Available records Start Marker
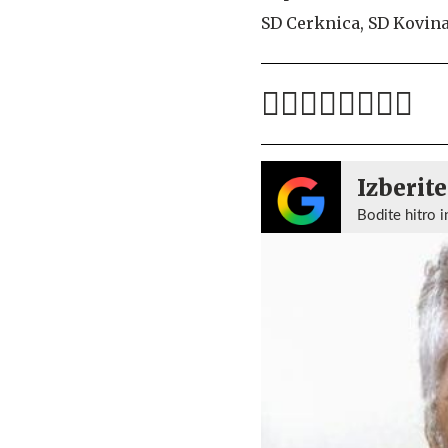
SD Cerknica, SD Kovina
Izberite
Bodite hitro i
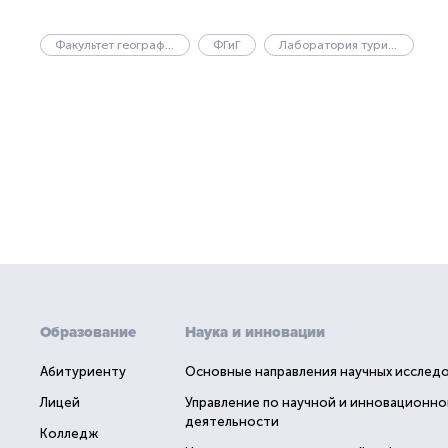
Факультет географии и геоэкологии
ФГиГ
Лаборатория туризма и гостеприимства
Образование
Наука и инновации
Абитуриенту
Основные направления научных исслед
Лицей
Управление по научной и инновационно
деятельности
Колледж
Available records End Marker
Exercise details
Return, with nothing added or dropped, the line containing "Основные направления научных исслед" and every line after it to the end of the listing above.

Written reply
Основные направления научных исслед
Лицей
Управление по научной и инновационно
деятельности
Колледж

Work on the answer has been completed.